Object Detection & Identification

Hi all,

I have been implementing an algorithm for object detection and tracking.

As I wanted to enable object re-identification, I have read some papers, but while watching the lecture in which Jeremy explained style transfer principle, I started to wonder if it would be possible to uniquely identify an object by observing the output of a certain group of kernels or dense layers, without additional mechanisms such as path prediction, explicit pose estimation or measuring distance between objects on consecutive frames.

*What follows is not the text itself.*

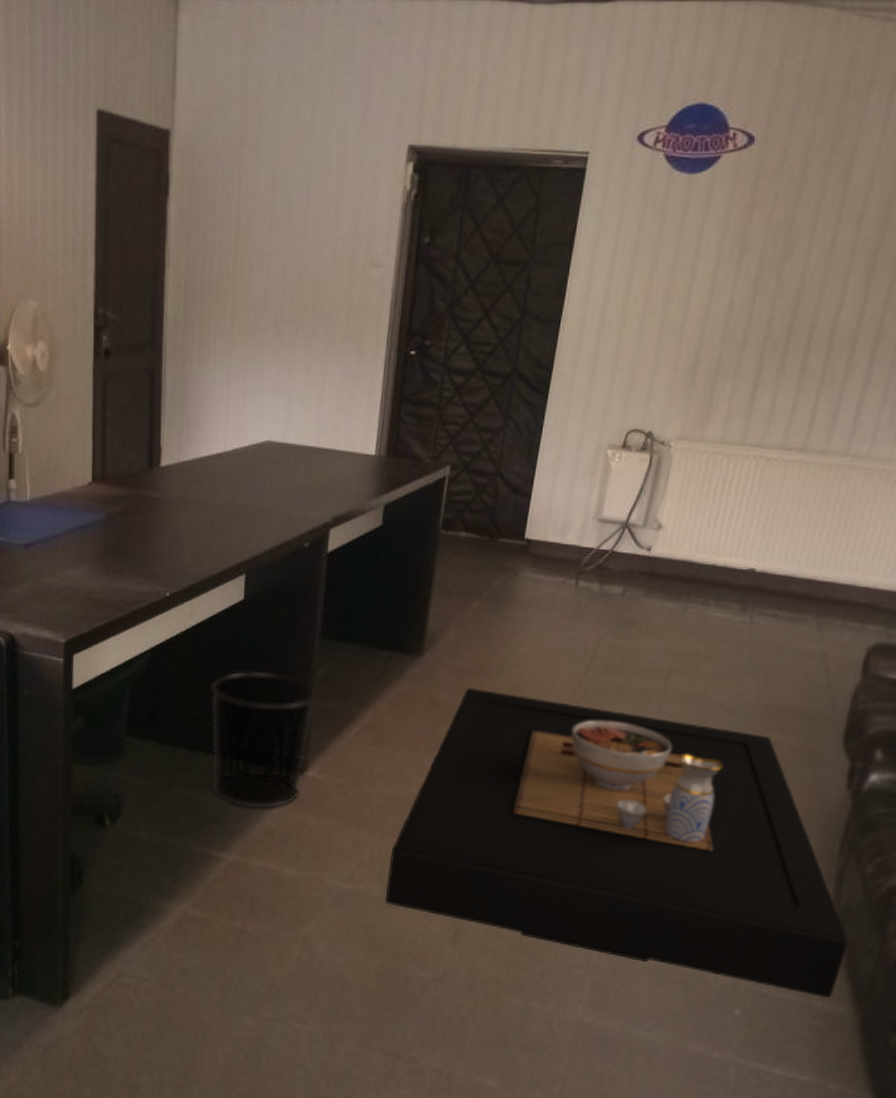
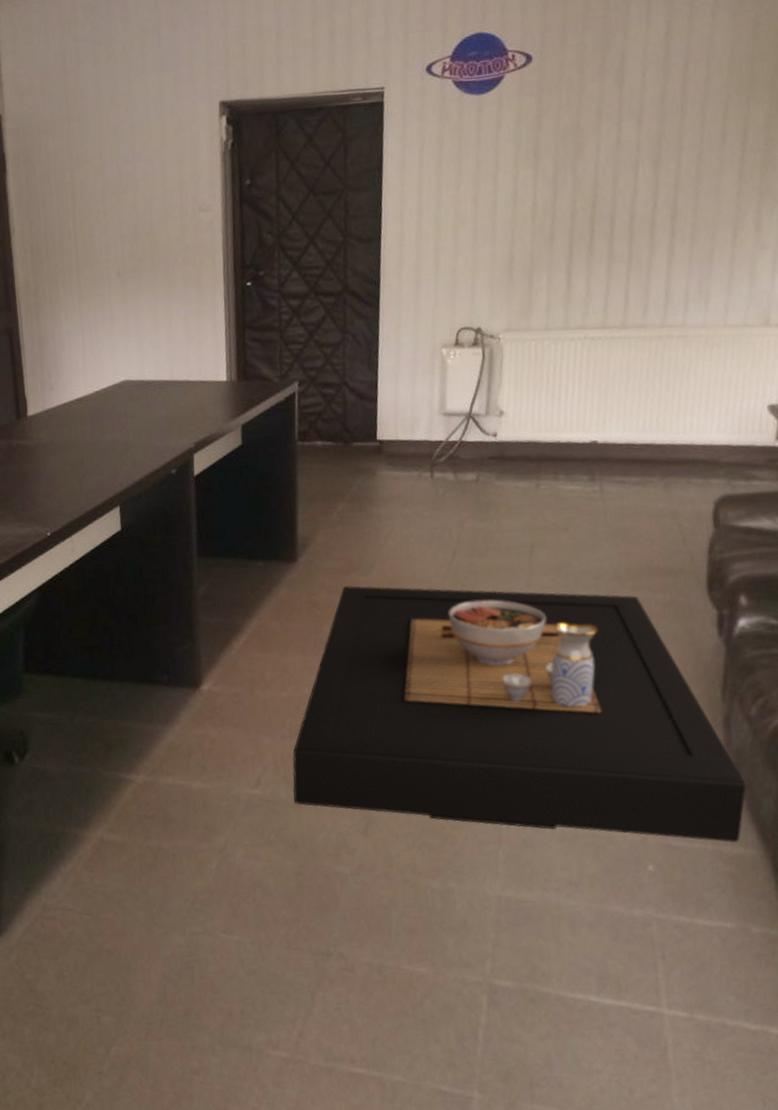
waste bin: present [210,671,318,809] -> none [99,595,203,728]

For example, when I observed the video in which a girl walked around the store, picked the shoes and then sat down to put the shoes on, at some point while sitting, she was classified as a dog (probably because from that camera angle her long hair covered a major part of the body) and therefore after being classified as a person again, in current simple algorithm for people counting that I use, the counter value has been incremented. Anyway, intuitively, the problem seems trivial, the papers I have read so far suggest adding additional complex mechanisms, but perhaps some values before the final layer contain information that is not that much affected by pose in this case (e.g. hair color, skin color, dress type) and could serve well to re-identify the object throughout frame sequence or various cameras.

Has anyone implemented anything that might be relevant to object identification by observing the outputs of the certain layer or noticed any interesting article?

Thank you.

I haven’t seen object trackers that work without specialized algorithms like Kalman filters.

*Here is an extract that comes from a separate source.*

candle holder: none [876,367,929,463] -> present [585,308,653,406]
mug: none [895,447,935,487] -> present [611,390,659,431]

It might be possible to use activations of the previous layer. That would be a 3D tensor (HxWxN where N is a number of feature maps. You could extract feature map values from a cell that correspond to the bounding box where an object was found and treat it as a feature vector. One complication is that it can encode more than one object if multiple objects were detected in the same cell. There could also be some information in the neighboring cells.

If you work with a video, maybe it makes more sense to build a model that gets multiple consecutive video frames as an input and detects objects in the last frame? It seems more straightforward to train and it may produce better results than post-processing of individual frame detections.